Invariant Subspaces of $C_c^\infty(\mathbb{R})$

Question

Does there exist a nontrivial subspace of $C_c^\infty(\mathbb{R})$ that is invariant under (horizontal) translation (i.e. any element of this subspace must also have its translates in the subspace)? I thought the answer is yes, but after trying examples such as the bounded functions of $C_c^\infty(\mathbb{R})$ (which yields the trivial subspace of itself) and analytic functions of $C_c^\infty(\mathbb{R})$ (which appears to yield the trivial zero subspace), I am not so sure.

Answer 1

I think your idea to consider analytic functions could work.

Let $f \in C^\infty(\mathbb{R},\mathbb{R})$ be a function which is nowhere real analytic (see https://en.wikipedia.org/wiki/Non-analytic_smooth_function#A_smooth_function_which_is_nowhere_real_analytic). Let $$ g(x):=\exp(-\frac{1}{1-x^2}) ~ (x \in (-1,1)) \quad g(x)=0 ~ (|x|\ge 1). $$ Then $g \in C^\infty_c(\mathbb{R})$ and $g$ is real analytic in each $x \in \mathbb{R}\setminus \{-1,1\}$. Set $$ U= {\rm span} \{x\mapsto g(x+c): c \in \mathbb{R}\}. $$ Each $h \in U$ is of the form $$ h(x)=\sum_{k=1}^n \alpha_k g(x+c_k), $$ hence the set of points where $h$ is not real analytic is finite. Now $gf \in C^\infty_c(\mathbb{R})\setminus U$ since the set of points where $gf$ is not real analytic contains $(-1,1)$.

Answer 2

Take any nonzero $\psi\in C^\infty_c(\mathbb R).$ Then $\int_{-\infty}^{\infty} \psi'(x)\,dx=0$ and the same is valid for any rescaling and translation of $\psi,$ as well as for any finite sum of such.
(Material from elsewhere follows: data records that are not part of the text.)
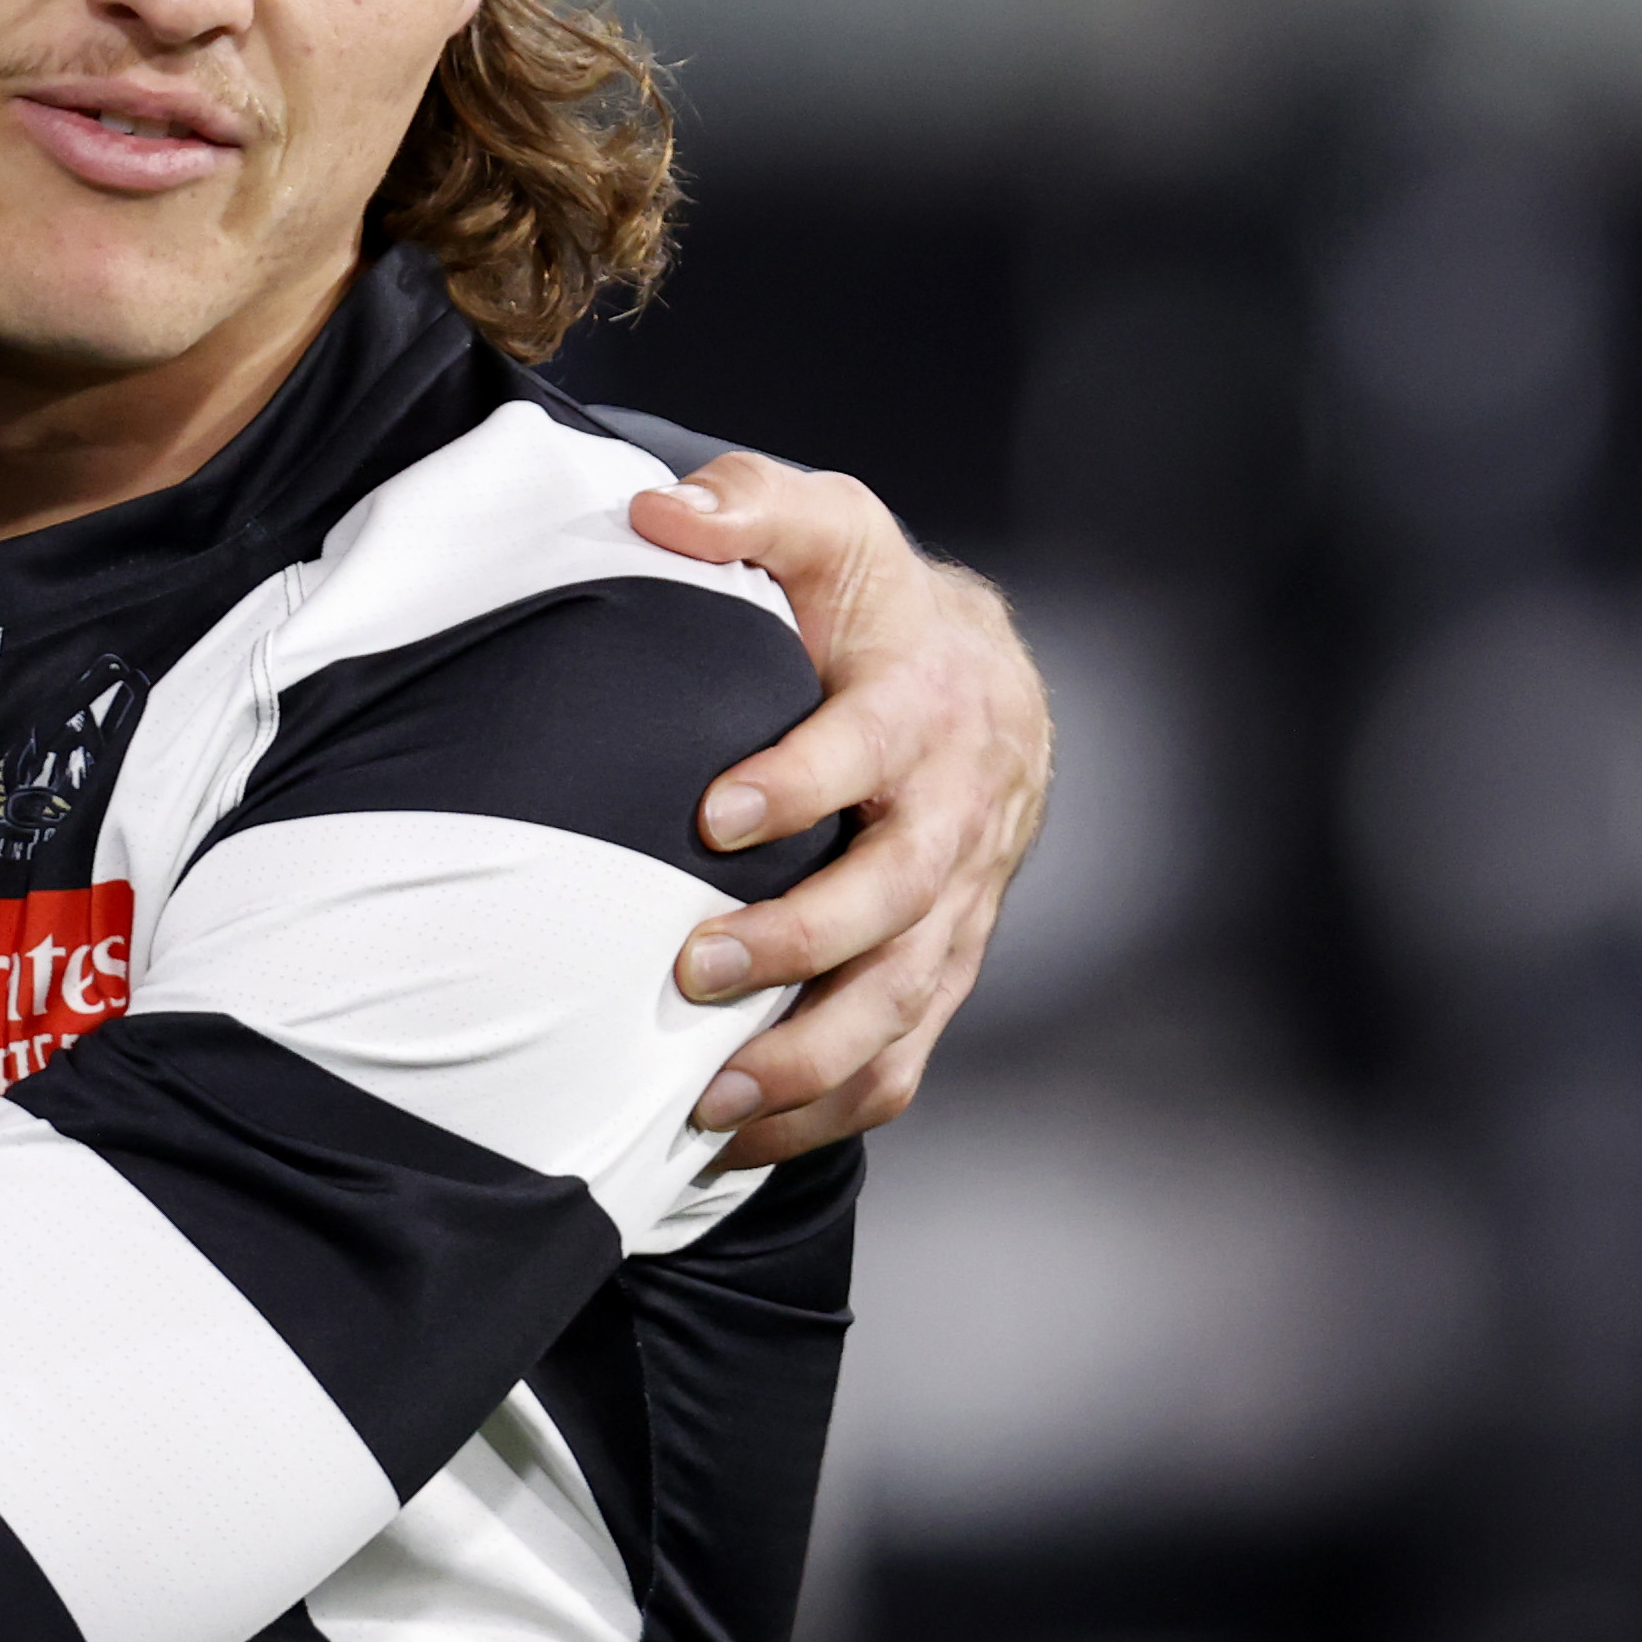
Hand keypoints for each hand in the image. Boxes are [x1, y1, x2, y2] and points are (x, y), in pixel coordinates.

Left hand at [632, 455, 1052, 1167]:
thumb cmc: (870, 602)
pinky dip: (830, 1106)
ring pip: (904, 999)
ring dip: (811, 1055)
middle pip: (894, 899)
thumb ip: (747, 507)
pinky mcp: (940, 965)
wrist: (981, 681)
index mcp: (925, 709)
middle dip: (798, 942)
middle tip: (692, 967)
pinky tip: (739, 1134)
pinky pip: (903, 1056)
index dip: (800, 783)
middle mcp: (953, 817)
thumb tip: (660, 508)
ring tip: (710, 1096)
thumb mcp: (822, 526)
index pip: (870, 751)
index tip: (711, 815)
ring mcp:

Now let $X$ be the linear space generated by all translations and rescalings of $\psi'.$ Then, for all $\varphi\in X$ one has $\int_{-\infty}^{\infty} \varphi(x) \, dx = 0$ so $X$ is a nontrivial subspace of $C^\infty_c(\mathbb R).$

Easier Just take $X = \{ \varphi\in C^\infty_c(\mathbb R) \mid \int_{-\infty}^{\infty} \varphi(x) \, dx = 0 \}.$